Task prompt
Turn the items that start at the line containing "Which series has" and end at the line containing "What is the minimum value shown in the chart?", both included, into a numbered list with blank lines dropped.

Given data
'''

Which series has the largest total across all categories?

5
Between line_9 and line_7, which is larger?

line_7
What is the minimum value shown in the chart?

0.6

'''
'''

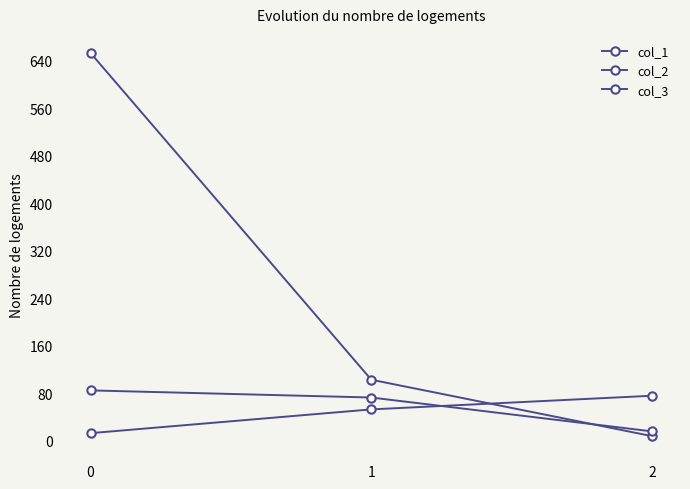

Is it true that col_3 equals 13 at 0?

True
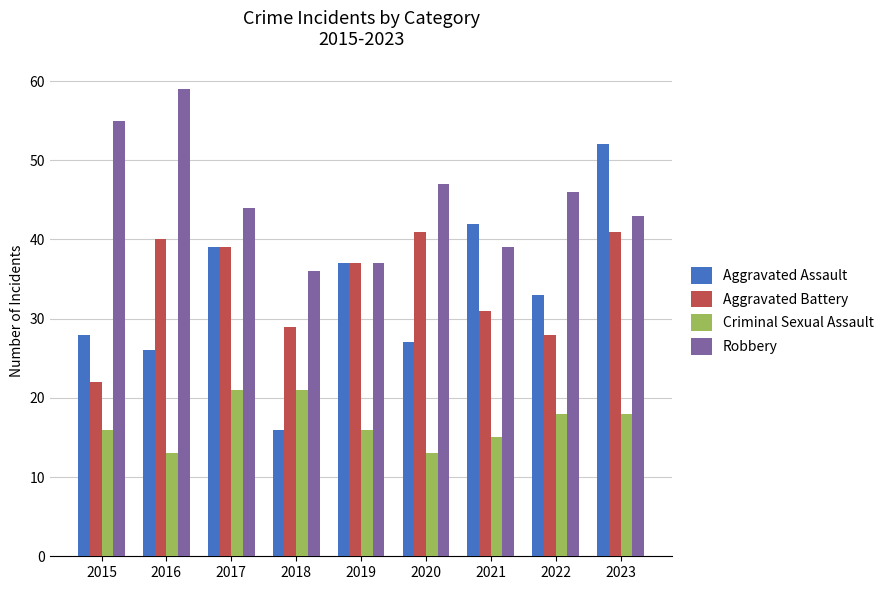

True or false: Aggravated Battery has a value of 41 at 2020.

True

'''

Exercise result
1. Which series has the largest total across all categories?
2. 5
3. Between line_9 and line_7, which is larger?
4. line_7
5. What is the minimum value shown in the chart?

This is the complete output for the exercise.